- **Texto propuesto**
----------------------------------------
Sin duda existen mil y un caminos para acercarse a otra cultura, a otra forma de decir el mundo y hablar con sus dioses; mil y un caminos para descubrir otra forma de pensar, de expresar los sentimientos, de vivir. Para descubrir, estudiar y penetrar en este mundo hispánico al que he dedicado mi trabajo y gran parte de mi vida, he tenido un guía de lujo, un poeta que supo adivinar mi búsqueda y acompañarla, Antonio Gala.

Mi vocación de hispanista se la debo a mi padre y a mis primeros maestros en la literatura española: se llamaban Paco Ibáñez, Joan Manuel Serrat, Luis Eduardo Aute, José Antonio Labordeta o Imanol… Con ellos, aprendí que la poesía es un arma cargada de futuro. Mis conocimientos de la España contemporánea se concentraban sobre todo en la Generación del 27 y del exilio -en Francia, gran parte de los docentes universitarios eran hijos de la España peregrina que se empeñaban en preservar su esperanza y transmitir su herencia- y nosotros, quizá por la mala conciencia, nos esforzábamos en no olvidarla.
----------------------------------------
- **Datos aportados**

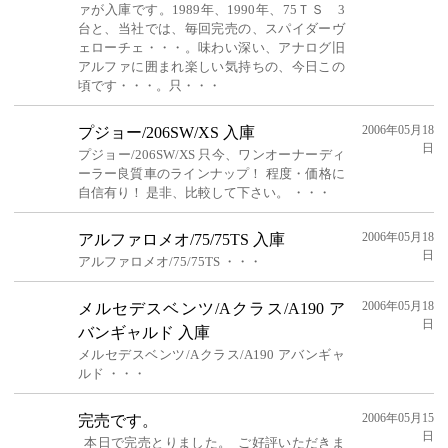
ァが入庫です。1989年、1990年、75ＴＳ 3
台と、当社では、毎回完売の、スパイダーヴ
ェローチェ・・・。味わい深い、アナログ旧
アルファに囲まれ楽しい気持ちの、今日この
頃です・・・。只・・・
2006年05月18
プジョー/206SW/XS 入庫
日
プジョー/206SW/XS 只今、ワンオーナーディ
ーラー良質車のラインナップ！ 程度・価格に
自信有り！ 是非、比較して下さい。 ・・・
2006年05月18
アルファロメオ/75/75TS 入庫
日
アルファロメオ/75/75TS ・・・
2006年05月18
メルセデスベンツ/Aクラス/A190 ア
日
バンギャルド 入庫
メルセデスベンツ/Aクラス/A190 アバンギャ
ルド ・・・
2006年05月15
完売です。
日
本日で完売とりました。 ご好評いただきま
----------------------------------------
- **Consigna A**
Contesta, según el texto sobre la vocación hispanista:
(i) ¿Quién fue el guía de lujo?
(ii) ¿A quién debe la autora o el autor su vocación de hispanista?
(iii) ¿En qué se concentraban sus conocimientos de la España contemporánea?
- **Consigna B**
Transcribe sin cambios el tramo del texto sobre la vocación hispanista que va desde "Sin duda existen" hasta "acompañarla, Antonio Gala.".
- **Consigna C**
Enumera todos los nombres que el texto sobre la vocación hispanista da como los primeros maestros en la literatura española.

- **Solución desarrollada A**
(i) Antonio Gala.
(ii) A su padre y a sus primeros maestros en la literatura española.
(iii) En la Generación del 27 y del exilio.

- **Solución desarrollada B**
Sin duda existen mil y un caminos para acercarse a otra cultura, a otra forma de decir el mundo y hablar con sus dioses; mil y un caminos para descubrir otra forma de pensar, de expresar los sentimientos, de vivir. Para descubrir, estudiar y penetrar en este mundo hispánico al que he dedicado mi trabajo y gran parte de mi vida, he tenido un guía de lujo, un poeta que supo adivinar mi búsqueda y acompañarla, Antonio Gala.

- **Solución desarrollada C**
Paco Ibáñez, Joan Manuel Serrat, Luis Eduardo Aute, José Antonio Labordeta e Imanol.